LATEST UPDATES:
The New York Times now has a brief piece, in which they report that estimates on the toll "ranged from 30 to more than 400 deaths." Meanwhile Bloomberg is citing Shehu Sani, president of Nigeria's Civil Rights Congress, who puts the death toll at "more than 400".
[Original Post]:
As discussed previously in this blog, religious violence has been a pervasive feature of Nigerian society for decades.
The BBC is now reporting that human rights groups in Nigeria say that at least 200 people have died in a new outbreak of violence between Christians and Muslims in the city of Jos.
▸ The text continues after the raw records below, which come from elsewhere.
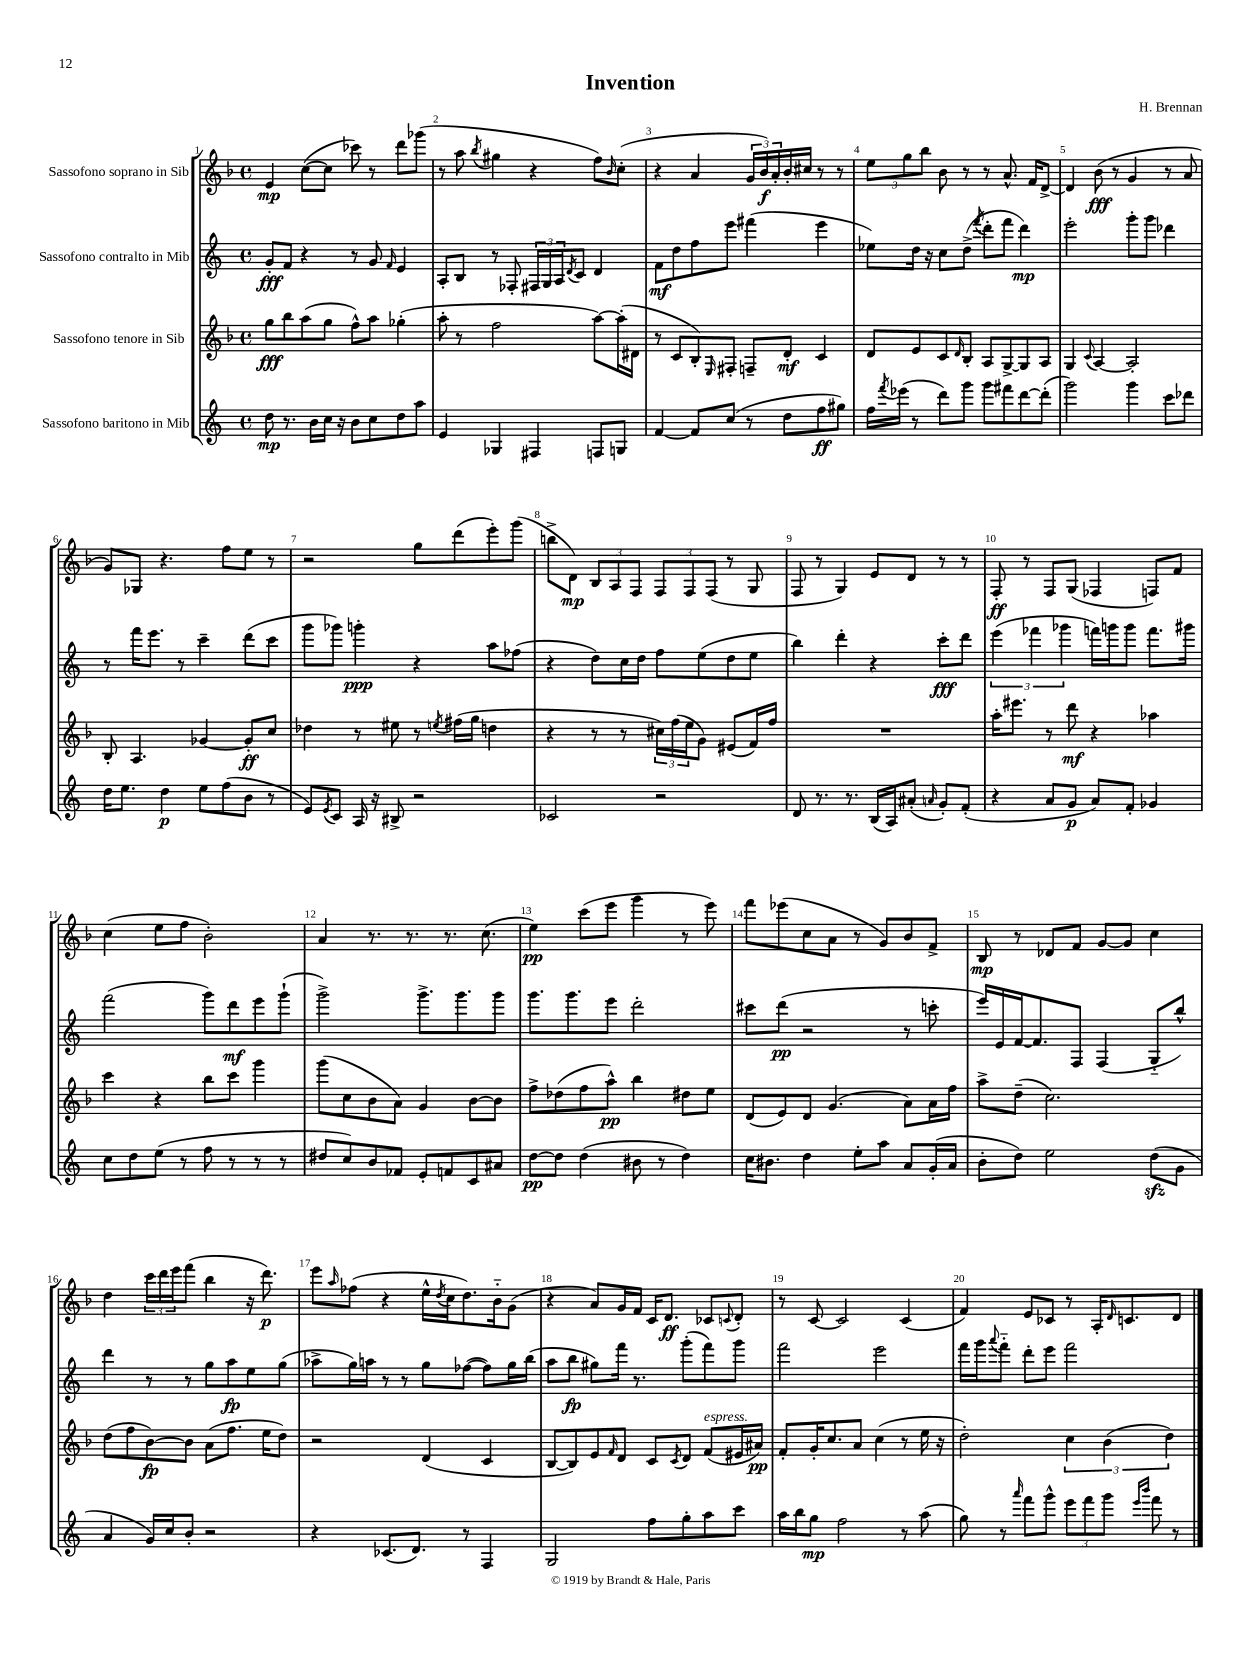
\header { title = "Invention" composer = "H. Brennan" }
<<
\new StaffGroup <<
\new Staff = "s0" \with { instrumentName = "Sassofono soprano in Sib" } {
    \clef treble \key f \major \defaultTimeSignature \time 4/4
    e'4\mp c''8~( c''8 ces'''8) r8 d'''8 ges'''8( |
    r8 a''8 \acciaccatura { bes''8 } gis''4 r4 f''8) \grace { bes'16 } c''8-.( |
    r4 a'4 \tuplet 3/2 { g'16 bes'16\f) a'16-. } bes'16-. cis''16 r8 r8 |
    \tuplet 3/2 { e''8 g''8 bes''8 } bes'8 r8 r8 a'8.-^ f'16 d'8~-> |
    d'4 bes'8\fff( r8 g'4 r8 a'8 |
    g'8) ges8 r4. f''8 e''8 r8 |
    r2 g''8 d'''8( e'''8-.) g'''8( |
    b''8-> d'8\mp) \tuplet 3/2 { bes8 a8 f8 } \tuplet 3/2 { f8 f8 f8( } r8 g8 |
    f8 r8 g4) e'8 d'8 r8 r8 |
    f8-.\ff r8 f8 g8( fes4 f8) f'8 |
    c''4( e''8 f''8 bes'2-.) |
    a'4 r8. r8. r8. c''8.( |
    e''4\pp) c'''8( e'''8 g'''4 r8 e'''8) |
    f'''8 ees'''8( c''8 a'8 r8 g'8) bes'8 f'8-> |
    bes8\mp r8 des'8 f'8 g'8~ g'8 c''4 |
    d''4 \tuplet 3/2 { c'''16 d'''16 e'''16 } f'''8( bes''4 r16 d'''8.\p) |
    e'''8 \grace { a''16 } fes''8( r4 e''16-^ \acciaccatura { d''8 } c''16 d''8.) bes'16-_ g'8( |
    r4 a'8) g'16 f'16 c'16 d'8.\ff ces'8 \appoggiatura { c'8 } d'8-. |
    r8 c'8~ c'2 c'4( |
    f'4) e'8 ces'8 r8 a16-. \grace { d'16 } c'8. d'8 \bar "|." |
}
\new Staff = "s1" \with { instrumentName = "Sassofono contralto in Mib" } {
    \clef treble \key c \major \defaultTimeSignature \time 4/4
    g'8-.\fff f'8 r4 r8 g'8 \grace { f'16 } e'4 |
    a8-. b8 r8 fes8-. \tuplet 3/2 { fis16 g16 a16 } \acciaccatura { d'8 } c'8 d'4 |
    f'8\mf d''8 f''8 e'''8 fis'''4( e'''4 |
    ees''8) d''16 r16 c''8 d''8->( \acciaccatura { f'''8 } d'''8-. f'''8 d'''4\mp) |
    e'''2-. g'''8-. g'''8 des'''4 |
    r8 f'''16 e'''8. r8 c'''4-- d'''8( c'''8 |
    g'''8 ges'''8) g'''4-.\ppp r4 a''8 fes''8( |
    r4 d''8) c''16 d''16 f''8 e''8( d''8 e''8 |
    b''4) d'''4-. r4 c'''8-.\fff d'''8 |
    \tuplet 3/2 { e'''4( fes'''4 ges'''4 } f'''16) g'''16 g'''8 f'''8. gis'''16 |
    f'''2( g'''8) d'''8\mf e'''8 g'''8-!( |
    g'''2->) g'''8.-> g'''8. g'''8 |
    g'''8. g'''8. e'''8 d'''2-. |
    cis'''8 d'''8\pp( r2 r8 c'''8-. |
    e'''16) e'16 f'16~ f'8. f8 f4( g8-_ b''8-^) |
    d'''4 r8 r8 g''8 a''8\fp e''8 g''8( |
    aes''8-> g''16) a''16 r8 r8 g''8 fes''8~( fes''8) g''16 b''16( |
    a''8 b''8\fp gis''8) f'''16 r8. g'''8-.( f'''8) g'''8 |
    f'''2 e'''2 |
    f'''16 g'''16 \appoggiatura { a'''8 } f'''8-_ d'''8-. e'''8 f'''2 \bar "|." |
}
\new Staff = "s2" \with { instrumentName = "Sassofono tenore in Sib" } {
    \clef treble \key f \major \defaultTimeSignature \time 4/4
    g''8\fff bes''8 a''8( g''8 f''8-^) a''8 ges''4-.( |
    a''8-. r8 f''2 a''8~) a''16-.( dis'16 |
    r8 c'8 bes8-.) \grace { e16 } fis8-. f8-- d'8-.\mf c'4 |
    d'8 e'8 c'8 \grace { d'16 } bes8-. a8 g8~-> g8 a8 |
    g4 \appoggiatura { c'8 } a4~ a2-. |
    bes8-. a4. ges'4~ ges'8-.\ff c''8 |
    des''4 r8 eis''8 r8 \acciaccatura { e''8 } fis''16( g''16 d''4 |
    r4 r8 r8 \tuplet 3/2 { cis''16) f''16( e''16 } g'8) eis'8( f'16) f''16 |
    R1 |
    a''16-. eis'''8. r8 d'''8\mf r4 aes''4 |
    c'''4 r4 bes''8 c'''8 g'''4 |
    g'''8( c''8 bes'8 a'8) g'4 bes'8~ bes'8 |
    f''8-> des''8( f''8 a''8-^\pp) bes''4 dis''8 e''8 |
    d'8( e'8) d'8 g'4.( a'8) a'16 f''16 |
    a''8-> d''8--( c''2.) |
    d''8( f''8 bes'8~\fp) bes'8 a'8( f''8. e''16 d''8) |
    r2 d'4( c'4 |
    bes8~ bes8) e'8 \grace { f'16 } d'8 c'8 \acciaccatura { c'8 } d'8 f'8^\markup { \italic "espress." }( eis'16 ais'16\pp) |
    f'8-. g'16-. c''8. a'8 c''4( r8 e''16 r16 |
    d''2-.) \tuplet 3/2 { c''4 bes'4( d''4) } \bar "|." |
}
\new Staff = "s3" \with { instrumentName = "Sassofono baritono in Mib" } {
    \clef treble \key c \major \defaultTimeSignature \time 4/4
    d''8\mp r8. b'16 c''16 r16 b'8 c''8 d''8 a''8 |
    e'4 ges4 fis4 f8 g8 |
    f'4~ f'8 c''8( r8 d''8 f''8\ff gis''8) |
    f''16 \acciaccatura { f'''8 } ees'''16( r8 d'''8) g'''8 g'''8 fis'''8 d'''8~ d'''8-.( |
    g'''2) g'''4 c'''8 des'''8 |
    d''16 e''8. d''4\p e''8 f''8( b'8 r8 |
    e'8) \acciaccatura { e'8 } c'8 a16 r16 bis8-> r2 |
    ces'2 r2 |
    d'8 r8. r8. b16( a16) ais'8-.( \grace { a'16 } g'8-.) f'8-.( |
    r4 a'8 g'8\p a'8) f'8-. ges'4 |
    c''8 d''8 e''8( r8 f''8 r8 r8 r8 |
    dis''8 c''8) b'8 fes'8 e'8-. f'8 c'8 ais'8 |
    d''8~\pp d''8 d''4( bis'8 r8 d''4) |
    c''16 bis'8. d''4 e''8-. a''8 a'8 g'16-.( a'16 |
    b'8-. d''8) e''2 d''8\sfz( g'8 |
    a'4 g'16) c''16 b'8-. r2 |
    r4 ces'8.( d'8.) r8 f4 |
    g2 f''8 g''8-. a''8 c'''8 |
    a''16 b''16 g''8\mp f''2 r8 a''8( |
    g''8) r8 \grace { a'''16 } f'''8 g'''8-^ \tuplet 3/2 { e'''8 f'''8 g'''8 } \grace { e'''16 b'''16 } f'''8 r8 \bar "|." |
}
>>
>>
\layout { \context { \Score \override BarNumber.break-visibility = ##(#f #t #t) barNumberVisibility = #all-bar-numbers-visible } }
Another report states that "136 bodies have been counted", while yet another source places the death toll at nearly 500.
Little or nothing is known about what sparked this latest violence in Jos, which has been the scene of similar large-scale bloodshed in that past.
As has also been discussed recently in this blog, this ongoing religious violence in Nigeria raises serious questions about the legitimacy of the December 2009 Pew Forum report on "Global Restriction on Religion". A major feature of that report was supposed to have been an objective assessment of religious "social hostilities" in different countries.
The whole point of Pew's so-called "social hostilities index" (SHI) was supposed to be that it would shine a light precisely on nations like Nigeria, where the government does not officially restrict religion, but where there are still widespread "acts of violence and intimidation by private individuals, organizations or social groups."
And yet Pew cynically manipulated their use of the SHI in order to present a grotesquely distorted Orwellian version of the state of religious freedom in the world today. Nigeria, a nation where religious violence is endemic, is given a relatively middling score in terms of "social hostilities", whereas India, a nation with an exemplary track records with respect to religious tolerance, is rated as among the very worst places on earth when it comes to "religious restrictions". (While China, a totalitarian state with no pretense of religious freedom whatsoever, gets a pass!)
But perhaps now that a Nigerian Jihadist has come so close to carrying out a terrorist attack aimed at the West, more people will appreciate the fact that the issue of religious freedom is far too important to be cynically used as a club to attack Hinduism with. It's a shame if that is what it takes. The facts have been there all along.